La tâche s’annonçait alors difficile pour les juges de Washington et beaucoup de commentateurs annonçaient l’arrêt de mort de l’affirmative action avec l’Affaire Fisher, dans la continuité de l’arrêt Schuette. En effet, la Cour s’était montrée depuis plusieurs années hostiles aux mesures d’affirmative action, principalement à cause du caractère provisoire de telles mesures. Mais, le contexte social et les émeutes ayant éclatées dans différentes villes et notamment à Ferguson, ont fait ressurgir les tensions raciales encore vives dans certains États, un demi-siècle après la fin de la ségrégation. L’arrêt Schuette concernait les universités du Michigan, un État du Nord, à la population très majoritairement blanche. L’Affaire Fisher, en revanche, se déroule au Texas, État historiquement esclavagiste et dans lequel d’importantes disparités persistent entre la population blanche et la très importante population noire. Aussi, les enjeux politiques de la décision dépassaient très largement le simple cas personnel d’Abigail Fisher.

C’est donc un contexte politique tendu qui entourait l’arrêt Fisher du 23 juin 2016. En effet, la Cour Suprême, à laquelle il revenait d’arbitrer entre les nécessités sociales et les impératifs constitutionnels, a réfuté les arguments de la plaignantes et reconnu la légalité du système préférentiel texan, en rappelant notamment l’obligation de diversité et l’interdiction des quotas chiffrés.

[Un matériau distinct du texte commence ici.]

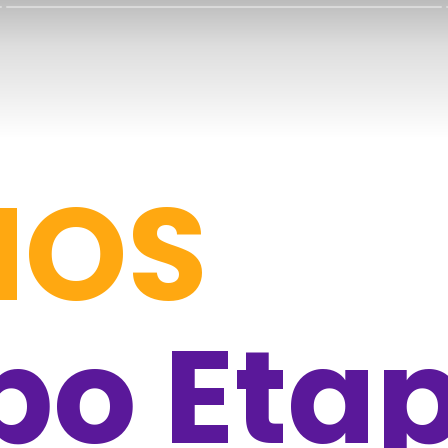
MOS
po Eta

Les politiques d’affirmative action sont-elles pour autant sorties d’affaire ? Seront-elles à nouveau sur la sellette dans quelques années ? Nul ne le sait, même pas les juges de la Cour suprême. Ce qui est certain en revanche c’est qu’une jurisprudence aussi peu cohérente ne peut qu’être la source d’injustices et de différences de traitements, et comme l’a écrit le juge O’Connor « la liberté ne trouve pas de refuge dans une jurisprudence qui doute »[5].

Alexis ANTOIS

 

Pour en savoir plus :

CALVÈS G., La discrimination positive, Paris, P.U.F, coll. Que sais-je, 2004, 128p.

Article complet (en anglais) sur The New-York Times
Site nytimes.com à journal du 23 juin 2016 à « Supreme Court Upholds Affirmative Action Program at University of Texas ».

[1] KING Martin Luther Jr, Why we can’t Wait, New-York, New American Library, 1964, p. 134.

[2] Regents of the University of California v. Bakke, 438 U.S. 265 (1978).

[3] Adarand Constructors v. Federico Pena, Secretary of Transportation, n°93-1841 U.S. (1995).

[4] Schuette v. Coalition to Defend Affirmative Action, 572 U.S. (2014).

[5] Planned Parenthood v. Casey, 505 US 833 (1992).